This column concerns the events which transpired at the University of Missouri on Monday. No doubt you’re familiar with it already — along with the heresy of plain red cups, the Mizzou story has captured the country’s imagination.
Why wouldn’t it? Nothing like this has happened since the ‘70s. There have been protests, obviously, but successful protests on this scale?
As of press time, the success of #ConcernedStudent1950 has already secured itself a place in our nation’s history. With this victory, the protest movement has entrenched itself in a place of enormous potential. What happens next may very well define the next generation of campus political activism in the shadow of an increasingly corporatized university model.
I celebrate the Mizzou students’ victory on several grounds, even if I have a few qualms about what happened.
A major thing they have in their favor is what appears to be a united front.
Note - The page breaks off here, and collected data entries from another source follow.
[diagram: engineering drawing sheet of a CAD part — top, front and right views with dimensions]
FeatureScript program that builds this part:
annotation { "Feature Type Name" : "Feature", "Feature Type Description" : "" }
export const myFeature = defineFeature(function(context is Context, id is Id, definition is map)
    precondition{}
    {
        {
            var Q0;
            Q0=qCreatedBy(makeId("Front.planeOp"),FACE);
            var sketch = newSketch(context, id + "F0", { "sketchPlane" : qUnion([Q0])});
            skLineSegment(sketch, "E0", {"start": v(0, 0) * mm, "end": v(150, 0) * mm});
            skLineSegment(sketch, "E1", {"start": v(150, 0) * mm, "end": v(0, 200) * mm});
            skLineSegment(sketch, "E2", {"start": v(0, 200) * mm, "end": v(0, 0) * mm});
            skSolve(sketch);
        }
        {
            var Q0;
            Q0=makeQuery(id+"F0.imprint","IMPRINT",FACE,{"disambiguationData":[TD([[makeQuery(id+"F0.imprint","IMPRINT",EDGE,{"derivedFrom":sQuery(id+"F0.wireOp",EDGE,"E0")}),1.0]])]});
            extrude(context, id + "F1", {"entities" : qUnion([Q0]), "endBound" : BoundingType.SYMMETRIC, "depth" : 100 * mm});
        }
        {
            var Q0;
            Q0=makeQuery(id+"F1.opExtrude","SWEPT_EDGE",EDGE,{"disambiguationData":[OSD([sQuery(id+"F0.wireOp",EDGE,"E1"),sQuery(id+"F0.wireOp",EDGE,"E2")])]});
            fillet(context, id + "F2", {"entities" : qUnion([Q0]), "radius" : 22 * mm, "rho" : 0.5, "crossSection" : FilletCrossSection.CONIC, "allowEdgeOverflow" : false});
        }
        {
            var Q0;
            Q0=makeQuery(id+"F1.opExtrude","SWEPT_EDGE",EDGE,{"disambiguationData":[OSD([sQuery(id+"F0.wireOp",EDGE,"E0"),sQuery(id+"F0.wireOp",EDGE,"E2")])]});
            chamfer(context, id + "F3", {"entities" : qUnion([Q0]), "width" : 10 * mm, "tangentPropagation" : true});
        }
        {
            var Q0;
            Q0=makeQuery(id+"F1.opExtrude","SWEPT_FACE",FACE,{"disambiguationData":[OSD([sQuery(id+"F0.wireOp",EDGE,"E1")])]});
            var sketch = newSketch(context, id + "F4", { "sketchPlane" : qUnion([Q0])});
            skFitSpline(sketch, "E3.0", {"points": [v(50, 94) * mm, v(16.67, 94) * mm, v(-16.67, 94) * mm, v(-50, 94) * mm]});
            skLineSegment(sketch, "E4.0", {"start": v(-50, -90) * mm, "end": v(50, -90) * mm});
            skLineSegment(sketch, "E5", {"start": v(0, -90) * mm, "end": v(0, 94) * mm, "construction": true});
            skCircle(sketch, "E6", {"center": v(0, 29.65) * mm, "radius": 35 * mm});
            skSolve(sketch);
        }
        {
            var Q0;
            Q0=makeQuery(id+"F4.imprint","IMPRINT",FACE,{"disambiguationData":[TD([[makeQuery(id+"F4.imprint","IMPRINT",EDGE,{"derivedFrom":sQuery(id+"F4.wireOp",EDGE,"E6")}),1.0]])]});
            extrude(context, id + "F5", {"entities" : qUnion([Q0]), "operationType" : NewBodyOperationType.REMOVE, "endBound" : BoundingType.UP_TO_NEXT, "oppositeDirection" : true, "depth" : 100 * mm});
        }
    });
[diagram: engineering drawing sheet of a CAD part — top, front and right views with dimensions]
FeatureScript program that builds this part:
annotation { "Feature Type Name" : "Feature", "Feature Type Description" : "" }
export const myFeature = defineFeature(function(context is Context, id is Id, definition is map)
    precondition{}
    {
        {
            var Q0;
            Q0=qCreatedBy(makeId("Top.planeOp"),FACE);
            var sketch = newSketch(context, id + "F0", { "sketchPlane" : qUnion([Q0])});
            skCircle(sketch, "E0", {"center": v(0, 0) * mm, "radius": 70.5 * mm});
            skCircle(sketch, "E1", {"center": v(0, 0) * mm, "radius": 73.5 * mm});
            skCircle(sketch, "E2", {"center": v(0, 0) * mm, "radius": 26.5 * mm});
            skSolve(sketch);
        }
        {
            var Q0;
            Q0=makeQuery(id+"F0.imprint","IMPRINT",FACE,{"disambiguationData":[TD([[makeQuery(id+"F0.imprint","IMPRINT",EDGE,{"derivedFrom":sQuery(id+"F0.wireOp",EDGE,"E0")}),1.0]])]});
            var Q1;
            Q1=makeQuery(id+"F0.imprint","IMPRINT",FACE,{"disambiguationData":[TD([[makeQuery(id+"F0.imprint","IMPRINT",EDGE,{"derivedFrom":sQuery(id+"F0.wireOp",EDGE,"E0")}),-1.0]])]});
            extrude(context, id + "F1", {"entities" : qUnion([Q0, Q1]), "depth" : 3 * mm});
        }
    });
This is a coalition of black student activists, professors, graduate students and student athletes who went on strike by using their labor as leverage to achieve political victory. The economic threat posed by the football team’s strike is probably what did Tim Wolfe in. Otherwise, this may have been another unanswered cry of outrage.
It shouldn’t come as a surprise that university officials are more invested in the well-being of the bottom line than the concerns of students or student activists. That’s one of the most annoying and troubling things about these stories from anxious writers hand-wringing over "PC culture" gone awry. Yes, so-called PC culture’s politics of Starbucks postmodernism is creepy and has absolutist tendencies that would seem more at home in the hills of Afghanistan and/or the Bible Belt than in left-wing campus activism. What’s truly irksome and disturbing about it is they don’t try to make changes themselves — they petition university authorities to solve their problems for them.
Such a situation exists because this is how the corporatized university functions. We are not students, we are customers. It isn’t an expression of genuine sympathy when professors are denied tenure or speakers are disinvited from campus. It’s good customer service. Campus administrators don’t accommodate student activists because they’re truly concerned for the feelings of marginalized groups. They do it to protect the university’s brand.
What happened at Mizzou was not a final victory against racism and discrimination. When Tim Wolfe left MU, he didn’t take those problems away with him. It’s significant as a flexing of the proverbial muscle by people who have traditionally been powerless; they achieved something not through university bureaucrats, but through the students’ own power.
Yet, there were some signs of belligerent PC culture on Mizzou’s quad, namely in the activists declaring it a "safe space," with a few of them strong-arming reporters and photographers out of the area. I condemn the actions against those journalists; however, I refuse to take part in the hysterical nonsense that tells us this mildly hostile incident signifies the death of free speech and an assault on the noble and righteous profession of journalism. It’s clear they were only trying to control their own narrative and avoid getting screwed over by the media (looking at you, Don Lemon). Was it right? No. But we should cut them some slack. I believe what we’re seeing is an understandably clumsy attempt to incorporate Internet activist theory into the physical space. The professor who asked for "muscle" to get rid of a student photojournalist has apologized and resigned her guest position in MU’s journalism school. This is no true threat to liberty.
What we should be worried about is what the Concerned Student 1950 group does next. Should it submit to administrative authority once its immediate demands are met? Then the revolutionary potential of this action would be squandered. Doing that would also set a dangerous precedent; once the right wing finds out it, too, can petition university bureaucrats to make rules in its favor, a counter-revolution may very well flare up, and we’ll be in for a hell of a fight.
Alec Carver is a UF history junior. His column appears on Fridays.